Tasks for this exercise —
1/ Please reproduce the passage of the plasma cutter transcript between "For the longest" and "shear a half.", inclusive.
2/ Continue the plasma cutter transcript from its last sentence.

Document passage Block Start

The Voice: Hey, Kevin. What do you have there?

Kevin Caron: Another important tool in my studio. In keeping with this series of how-to videos on how, and in what order, I acquired my metal working tools, this one changed the way I do my work as a metal artist.

For the longest time I was using the oxygen acetylene cutting torch for all my steel cuts; that or a hacksaw. I had a little cut-off blade on my little 4-inch grinder for awhile. Then I broke down and bought a plasma cutter. Do you know what a plasma cutter is?

The Voice: No.

Kevin Caron: This is the plasma cutter that I bought to replace the oxygen acetylene rig. I still keep that for bending, or if I've got really thick steel to cut. But this will work up to about a half inch. It cuts a quarter; it'll shear a half.

The difference between those terms: "cut" is a nice, straight, even, smooth line - you hardly even need the grinder to it; "shear" looks like a chainsaw did it, but you can still clean it up.

Document passage Block End
Collected material Block Start

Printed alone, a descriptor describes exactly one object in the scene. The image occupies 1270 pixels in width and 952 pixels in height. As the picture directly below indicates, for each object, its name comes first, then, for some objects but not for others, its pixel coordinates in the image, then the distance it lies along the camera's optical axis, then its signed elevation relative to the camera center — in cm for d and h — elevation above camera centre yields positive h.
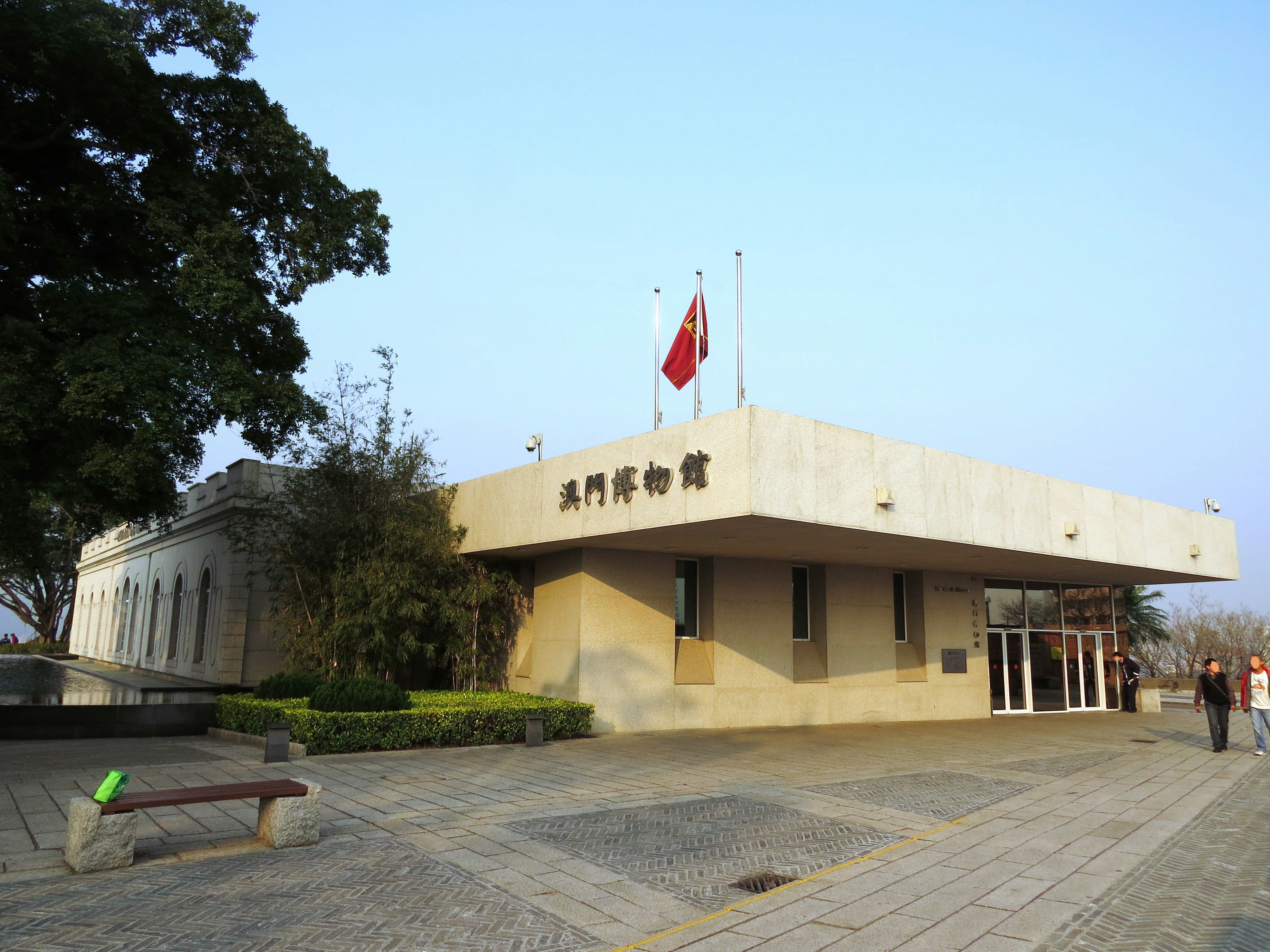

Collected material Block End

Answers to the exercises —
1/
For the longest time I was using the oxygen acetylene cutting torch for all my steel cuts; that or a hacksaw. I had a little cut-off blade on my little 4-inch grinder for awhile. Then I broke down and bought a plasma cutter. Do you know what a plasma cutter is?

The Voice: No.

Kevin Caron: This is the plasma cutter that I bought to replace the oxygen acetylene rig. I still keep that for bending, or if I've got really thick steel to cut. But this will work up to about a half inch. It cuts a quarter; it'll shear a half.

2/
That's why I got this machine: to replace the oxygen acetylene. It cuts a thinner kerf, so I waste less metal. It's quicker and easier. It has less heat; I think, because you're cutting in such a fine little area.

It's a very hot little flame, but you cut so quickly. You're not putting that great big flame from the oxygen acetylene on there, so you get a little less warpage off of it.

And that was my next piece of equipment. Let me make a little cut for a contemporary art sculpture that I'm working on over here and we'll move on. [using cutter]

So much easier. See you next time.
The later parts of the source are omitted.